Updated: Nov 24, 2021


Moving from Simsbury, Connecticut to Uruguay in 2011 offered an opportunity to experience a new continent and new culture. Montevideo is a small city compared to the booming Buenos Aires just across the Rio de la Plata. Beyond the city limits are flat plains of grazing beef cattle, sheep and small independent farms. Uruguay is the bottom of the world. The Southern Hemisphere, and, yes, the water spins differently down the drain. My small cottage two blocks from the Rambla was surrounded by nature.



Pica Flora


Emily used the metaphor of a mail train from Tunis, but to me they are light iridescent clockwork toys dodging, dipping, stopping, sipping, blurred in motion.


The jasmine vine is dense and winds through the curved bars of my window, The blooms are opened and spill a heady scent into the air like a siren’s call to these nimble voyagers.


First there is one – then wait – another, or is it a third? A flash of rose and blue with a streak of green and yellow.
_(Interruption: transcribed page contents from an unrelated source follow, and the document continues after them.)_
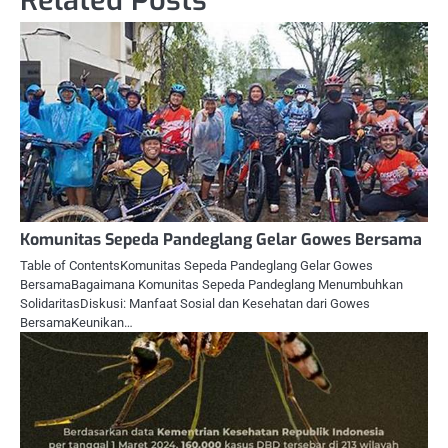
Related Posts
Komunitas Sepeda Pandeglang Gelar Gowes Bersama
Table of ContentsKomunitas Sepeda Pandeglang Gelar Gowes
BersamaBagaimana Komunitas Sepeda Pandeglang Menumbuhkan
SolidaritasDiskusi: Manfaat Sosial dan Kesehatan dari Gowes
BersamaKeunikan…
The jet-bead eyes and delicate rounded face punctuated by the epee, fine-pointed long needle –


the straw that draws sweet nectar in a second before moving on to another and then another glorious fleeting distraction and a miracle of movement, efficiency and grace.


The whirring is audible; the vision ethereal.


Suddenly they are gone.

The southern summer sun bakes the terrace stones and the shade under the lintel of my bay window retreats.


After four years, I returned to the United States and although I had no real home or roots there, it became a place to rest, to write and to rediscover a different lost continent after thirty five years of teaching all over the world.